Alt-Bundesrat Koller gesteht

Totalrevision der Bundesverfassung: an der Informationspflicht vorbeigemogelt
Am 18.4.1999 kam die neue Bundesverfassung zur Abstimmung. Eine massive Kampagne des Bundesrates warb im Vorfeld eindringlich für ein Ja. Inhaltlich aber war über die tatsächlichen Neuerungen kaum etwas zu erfahren. PR-Berater hatten die Aufgabe erhalten, die Stimmbürger möglichst ohne öffentliche Debatte zu einem Ja zu bewegen. Die PR-Strategie veröffentlichte der Bund im sogenannten KID-Bericht zwei Jahre später: «Es sollte eine Art Aufbruchstimmung entstehen.» Mit Schlagworten, wie z.B. die neue Verfassung sei bürgernah, sei Zukunftsgestaltung, schneide alte Zöpfe ab, wurden die Stimmbürger beruhigt. Bundesrat Koller reiste persönlich im Land herum und beteuerte, es handle sich lediglich um eine Nachführung oder Verfassungsreform.
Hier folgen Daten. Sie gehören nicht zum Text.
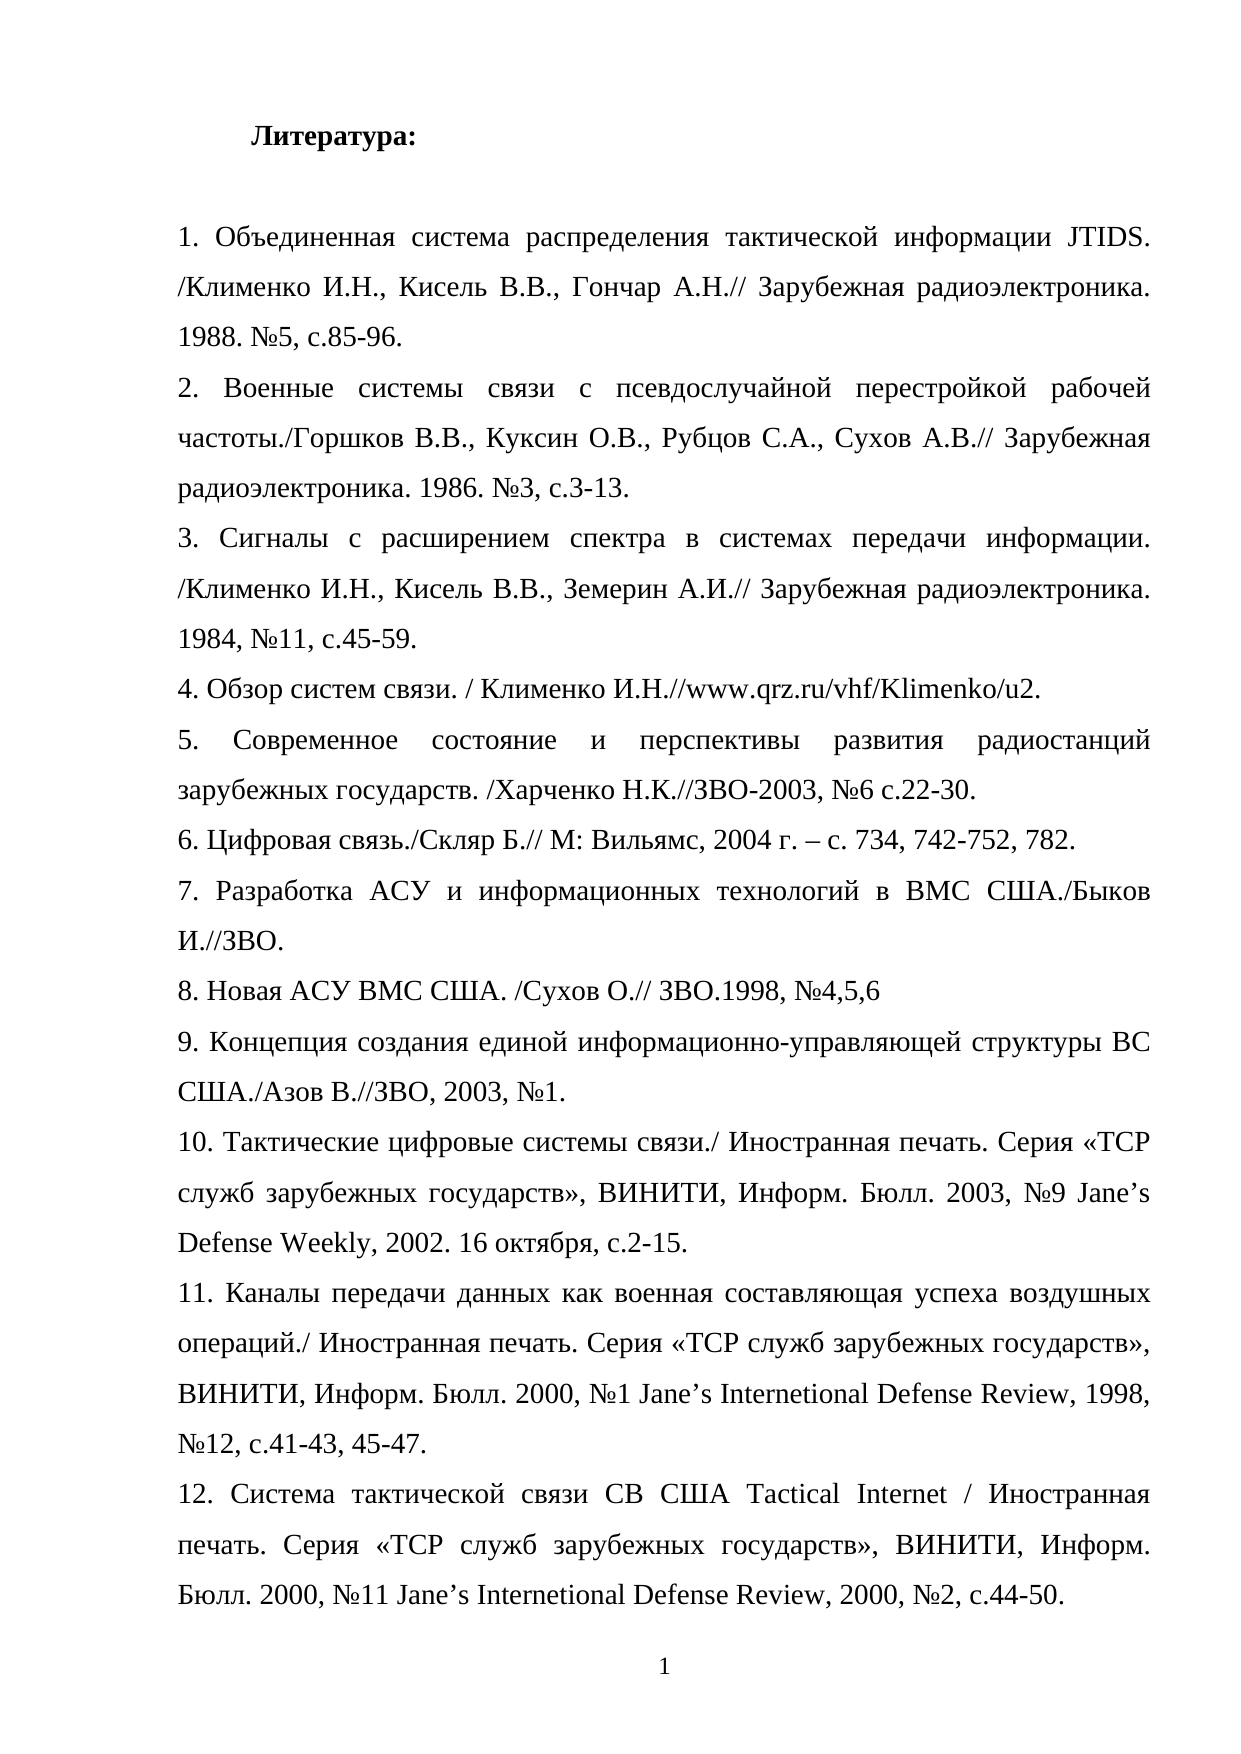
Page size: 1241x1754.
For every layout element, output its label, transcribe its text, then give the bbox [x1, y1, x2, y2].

text 12. Система тактической связи СВ США Tactical Internet / Иностранная печать. Серия «ТСР служб зарубежных государств», ВИНИТИ, Информ. Бюлл. 2000, №11 Jane’s Internetional Defense Review, 2000, №2, с.44-50. [177, 1477, 1152, 1611]
text 9. Концепция создания единой информационно-управляющей структуры ВС США./Азов В.//ЗВО, 2003, №1. [177, 1024, 1152, 1108]
text 5. Современное состояние и перспективы развития радиостанций зарубежных государств. /Харченко Н.К.//ЗВО-2003, №6 с.22-30. [177, 722, 1152, 806]
text 1. Объединенная система распределения тактической информации JTIDS. /Клименко И.Н., Кисель В.В., Гончар А.Н.// Зарубежная радиоэлектроника. 1988. №5, с.85-96. [177, 219, 1152, 353]
text 2. Военные системы связи с псевдослучайной перестройкой рабочей частоты./Горшков В.В., Куксин О.В., Рубцов С.А., Сухов А.В.// Зарубежная радиоэлектроника. 1986. №3, с.3-13. [177, 370, 1152, 504]
text Литература: [177, 118, 1152, 152]
text 3. Сигналы с расширением спектра в системах передачи информации. /Клименко И.Н., Кисель В.В., Земерин А.И.// Зарубежная радиоэлектроника. 1984, №11, с.45-59. [177, 521, 1152, 655]
text 8. Новая АСУ ВМС США. /Сухов О.// ЗВО.1998, №4,5,6 [177, 973, 1152, 1007]
text 6. Цифровая связь./Скляр Б.// М: Вильямс, 2004 г. – с. 734, 742-752, 782. [177, 822, 1152, 856]
text 11. Каналы передачи данных как военная составляющая успеха воздушных операций./ Иностранная печать. Серия «ТСР служб зарубежных государств», ВИНИТИ, Информ. Бюлл. 2000, №1 Jane’s Internetional Defense Review, 1998, №12, с.41-43, 45-47. [177, 1275, 1152, 1460]
text 10. Тактические цифровые системы связи./ Иностранная печать. Серия «ТСР служб зарубежных государств», ВИНИТИ, Информ. Бюлл. 2003, №9 Jane’s Defense Weekly, 2002. 16 октября, с.2-15. [177, 1124, 1152, 1258]
text 7. Разработка АСУ и информационных технологий в ВМС США./Быков И.//ЗВО. [177, 873, 1152, 957]
text 4. Обзор систем связи. / Клименко И.Н.//www.qrz.ru/vhf/Klimenko/u2. [177, 672, 1152, 705]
Man könne ihr ruhig zustimmen. Er verletzte damit die Informationspflicht massiv.
Bundesrat Kollers Päckli mit den Medien
Als sich überall in der Bevölkerung Kritik an der Vorlage regte und die Stimmung zu kippen anfing, rief Koller am 12. April 1999 mit einem Brief die Medien zu Hilfe. Er forderte die Redaktionen auf, einen medialen Effort zu leisten. Das hiess: Die Gegner der Vorlage entschieden zu bekämpfen und die Vorlage in ein besseres Licht zu rücken. In den folgenden Tagen erfüllten alle grossen Zeitungen die bundesrätlichen Wünsche bereitwillig und prompt.
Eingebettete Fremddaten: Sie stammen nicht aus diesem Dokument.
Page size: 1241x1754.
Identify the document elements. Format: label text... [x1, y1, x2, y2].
Heute treten die Auswirkungen der Totalrevision immer deutlicher zutage, sei dies bei der Privatisierung der Post und anderen öffentlichen Diensten, bei der Abschaffung der Golddeckung des Frankens, bei den Kompetenzverschiebungen von den Kantonen zum Bund und vielem mehr. So gelangte die Schweiz nahezu diskussionslos zu einer totalrevidierten Bundesverfassung …
Lügen haben kurze Beine
Monate später gab Bundesrat Koller an der «juristischen Tagung» in Bern am 22.10.1999 zu: «Im nachhinein muss ich zugeben, dass der Begriff ‹Nachführung› zu verharmlosend war.»
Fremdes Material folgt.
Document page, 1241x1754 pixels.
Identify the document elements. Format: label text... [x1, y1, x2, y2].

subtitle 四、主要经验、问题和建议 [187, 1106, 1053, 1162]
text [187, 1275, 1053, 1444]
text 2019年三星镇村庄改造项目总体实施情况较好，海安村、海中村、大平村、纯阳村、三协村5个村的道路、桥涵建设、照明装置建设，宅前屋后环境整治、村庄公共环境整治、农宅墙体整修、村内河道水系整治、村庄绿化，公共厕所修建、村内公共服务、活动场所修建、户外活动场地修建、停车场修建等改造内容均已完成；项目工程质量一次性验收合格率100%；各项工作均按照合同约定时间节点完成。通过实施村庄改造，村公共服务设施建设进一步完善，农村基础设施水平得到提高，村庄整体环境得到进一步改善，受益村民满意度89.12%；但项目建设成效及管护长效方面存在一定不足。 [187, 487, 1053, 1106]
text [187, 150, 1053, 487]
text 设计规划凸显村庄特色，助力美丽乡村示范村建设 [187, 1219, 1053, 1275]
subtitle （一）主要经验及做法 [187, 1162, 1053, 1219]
Abschaffung der Golddeckung verheimlicht
Ein Beispiel dazu: Mit einer unverbindlichen Fassung des Goldartikels in der neuen Bundesverfassung wurde die Golddeckung des Schweizer Frankens abgeschafft, ohne dass der Stimmbürger darauf aufmerksam gemacht wurde und darüber diskutiert werden konnte.
Seither ist die Schweizerische Nationalbank nicht mehr verpflichtet, in einem grösseren Ausmasse Gold als Reserve zu halten. Damit wurde der Weg frei für die massiven Goldverkäufe, die wir heute erleben und zu der die Bevölkerung als Eigentümerin nie befragt wurde.

Manipulationsspezialisten – Spin doctors» – in Bundes­hausdiensten
«Spin doctors», bei uns beschönigend als Kommunikationsberater bezeichnet, sind dafür da, für ihren Auftraggeber eine bestimmte Politik zu verkaufen. Sie versuchen, im Volk gezielt bestimmte Einstellungen gegenüber politischen Vorlagen oder politisch Andersdenkenden zu erzeugen. Durch den richtigen Dreh (Spin) manipulieren sie die Meinung der Bevölkerung in die erwünschte Richtung. Bekannt wurde der Begriff «Spin doctors» durch die Wahlkampfleiter und PR-Berater von Tony Blair und George W. Bush. Es handelt sich also um einen US-Import, der in krassem Widerspruch zur politischen Kultur in unserem Land steht.
Dennoch standen in den letzten Jahren Hunderte dieser hochbezahlten professionellen Manipulatoren auf der Lohnliste des Bundeshauses, wurden also letztlich durch die Steuerzahler finanziert.